Just over two years ago, Hurricane Katrina exploded into a Category 5 storm over the Gulf of Mexico, entering the record books as the fourth strongest hurricane ever recorded in the Atlantic region (a record that has since dropped to sixth). At landfall the storm didn't just cause unprecedented damage; it also touched off perhaps the most contentious meteorological argument of the decade: Is global warming responsible for worsening the already deadly cyclonic storms of the tropics? What had once been a minor offshoot of the climate change debate suddenly became, post Katrina, its central focus. Discover magazine proclaimed hurricanes and global warming the top science story of the year; and soon the movie poster for Al Gore's An Inconvenient Truth featured an image of a hurricane being belched forth from a smokestack. The truth was that when it came to climate change, Katrina was simultaneously the best of evidence and the worst of evidence. Scientists have long known that hurricanes draw their power from warm tropical seas. More recently, they've also determined that global warming is raising temperatures at the surface of the planet's oceans. In this context hurricane experts would expect the average storm to grow more intense and potentially more destructive; and indeed, clustered around Katrina's landfall two papers came out in top scientific journals suggesting this intensification had already begun in dramatic fashion.
But scientists also insist that while a changing climate should affect weather in the aggregate, no single event can be directly caused by it. Katrina will thus always remain the icon that wasn't: Suggestive, perhaps, but impossible to directly pin on global warming. And in fact, the hurricane-climate relationship grows murkier still. In response to claims that hurricanes had dramatically worsened, some storm specialists countered that many intense hurricanes were probably under-classified back when we lacked our present capacity to measure their true strength. The alleged trend toward stronger storms, they suggested, was probably a mere artifact of changing measurement systems.
And so in the weeks and months following Katrina, the media and public demanded definitive answers about hurricanes and climate change that scientists, as a group, were simply unable to provide. Science never confers absolute certainty, and especially not on a subject as novel and complex as this one. The intense hurricanes of recent years -- including last week's Category 5 Hurricane Dean -- may or may not be a smoking gun for global warming. But the debate over them following Katrina teaches something very different: How (and how not) to navigate knotty science policy debates in which the underlying information is hardly definitive, and yet nevertheless of great consequence.
Even as scientists argued vigorously -- and sometimes nastily -- over hurricanes and global warming, they also saw their results pulled into a media and political maelstrom. From left and from right, advocates demanded -- and often depicted -- a degree of scientific certainty that simply wasn't attainable. For environmentalists, hurricanes became a new way of framing global warming as a Pandora's Box that would unleash a raft of scary consequences. Industry groups and many conservatives, in turn, seemed equally certain -- but in the opposite direction. Consider Washington Post columnist Charles Krauthammer's absurdly assured 2005 assertion: "There is no relationship between global warming and the frequency and intensity of Atlantic hurricanes. Period."

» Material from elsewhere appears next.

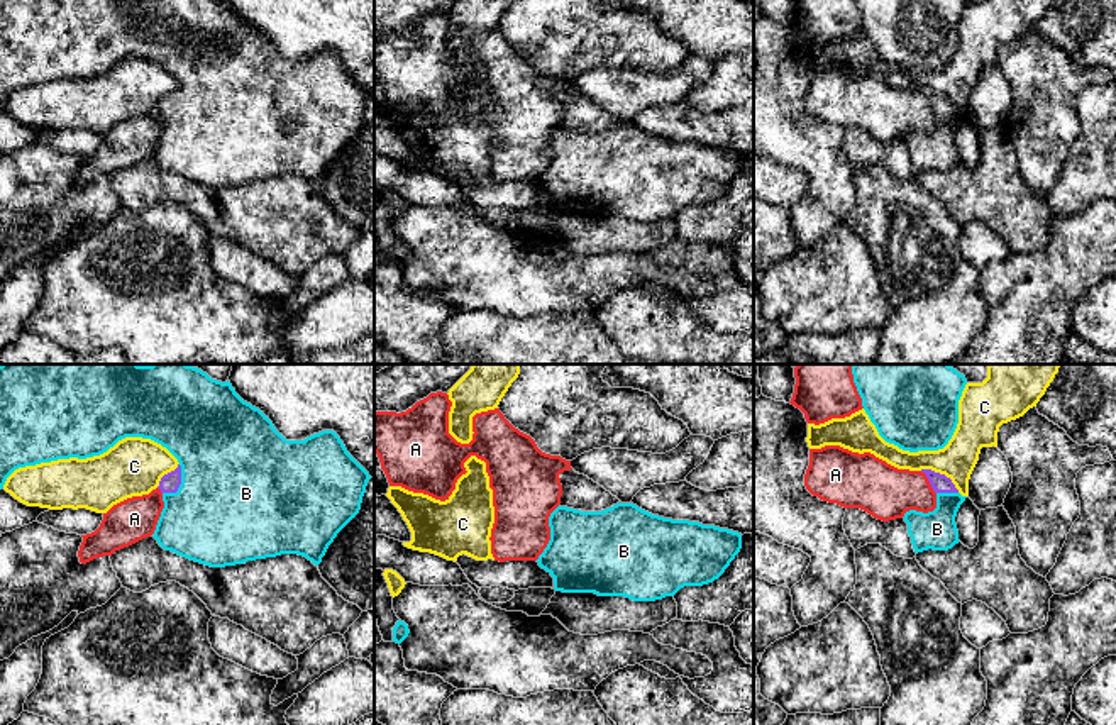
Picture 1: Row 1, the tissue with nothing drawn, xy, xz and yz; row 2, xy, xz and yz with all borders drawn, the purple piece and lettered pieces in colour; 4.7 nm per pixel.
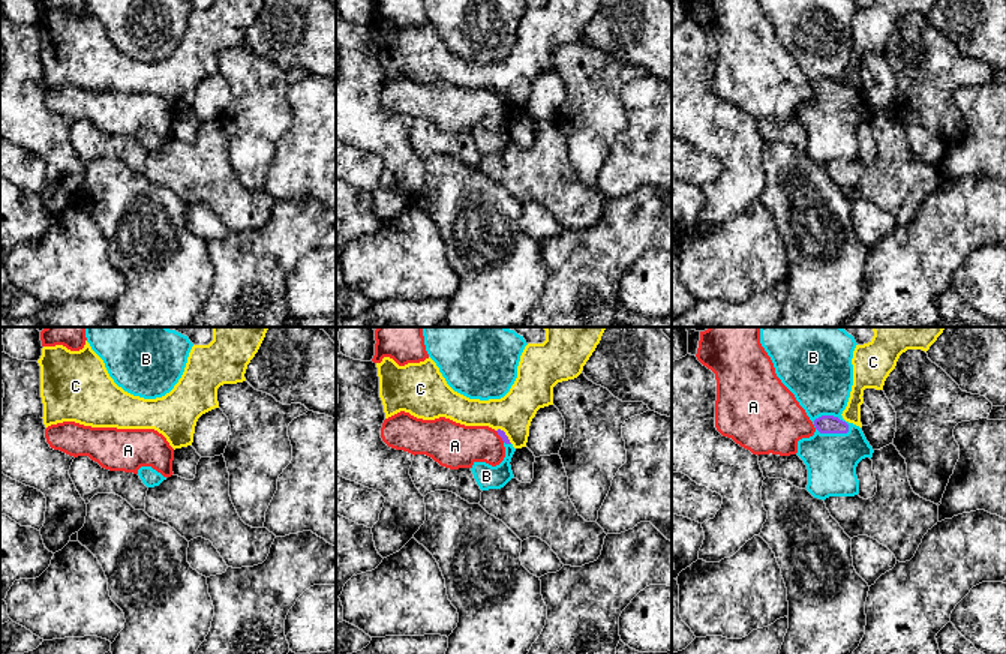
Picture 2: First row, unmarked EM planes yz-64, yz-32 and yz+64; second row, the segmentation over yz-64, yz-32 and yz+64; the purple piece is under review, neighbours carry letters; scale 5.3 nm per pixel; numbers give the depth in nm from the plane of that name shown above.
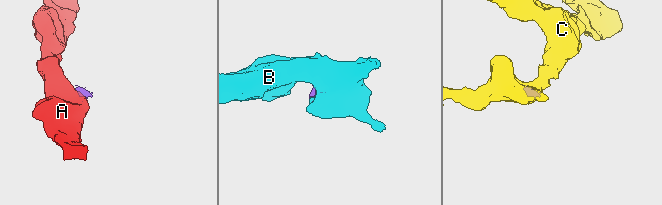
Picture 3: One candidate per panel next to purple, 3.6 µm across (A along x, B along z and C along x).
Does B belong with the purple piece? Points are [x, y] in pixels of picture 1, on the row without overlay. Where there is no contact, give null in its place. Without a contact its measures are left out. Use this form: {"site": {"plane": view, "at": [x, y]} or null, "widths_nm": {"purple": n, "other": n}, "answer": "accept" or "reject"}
{"site": {"plane": "xy", "at": [180, 104]}, "widths_nm": {"purple": 90, "other": 500}, "answer": "accept"}

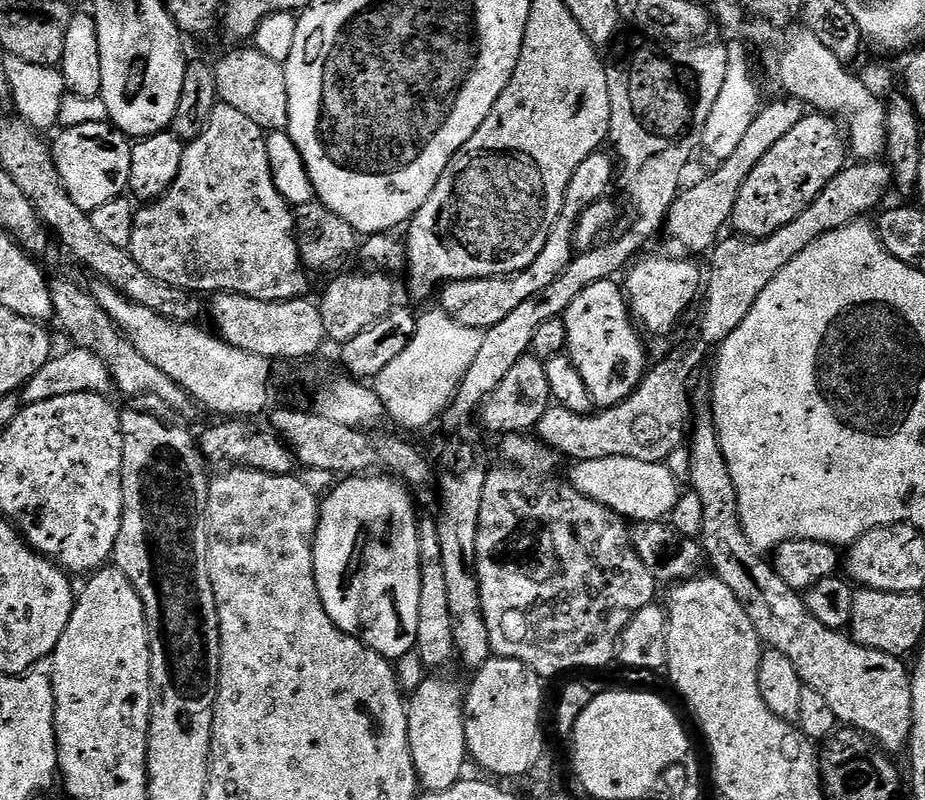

Since Katrina, meanwhile, the passage of time has done relatively little to dispel pervasive scientific uncertainty on the hurricane-climate front. Recently scientists have shifted from arguing over global trends in hurricane intensity to disputing whether Atlantic storm numbers have increased. And they're just beginning to examine possible changes to other hurricane attributes: storm size, season length, regional distributions, areas of impact. Powerful though they are, hurricanes are also exceedingly delicate systems, unable to develop without a complicated set of atmospheric and oceanic conditions in place. Global warming will certainly change them, but no one can yet say precisely what the change will be. One thing seems clear: The answers won't come neatly packaged, and won't arrive precisely when policymakers and society have need of them.
And yet there was and is a path out of this science policy mess -- one that the scientists themselves ultimately uncovered. In mid-2006, researchers on both sides of the hurricane-climate debate endorsed a statement that reframed the issue by stressing the staggering vulnerability of U.S. coastlines to hurricane destruction. This vulnerability is very much human-induced, but not due to global warming: The chief culprit is our mass movement of persons and property into coastal areas -- a trend encouraged, among other factors, by unwise insurance policies. This "lemming-like march to the sea," as the scientists' statement put it, makes us more vulnerable to hurricanes whether or not the storms are independently worsening. Throw in rising sea levels and the prospect of still ill-defined but plainly worrisome changes to the storms themselves, and the policy picture becomes far clearer than the scientific one: Expecting more deadly hurricanes, we should just start protecting ourselves.
The debate over hurricanes and global warming following Katrina, then, ultimately shows the pitfalls of demanding unequivocal answers from a scientific process that, by its very nature, often cannot provide them. Instead, we should respect the tentative nature of scientific knowledge -- which still incurs a moral imperative to use the best available information, as soon as possible, to make the best decisions. After all, if uncertainty were a bar to political action there wouldn't ever be any, on global warming, hurricanes, or anything else. Science fights can be as paralyzing as they are intriguing. Sometimes, you just have to act.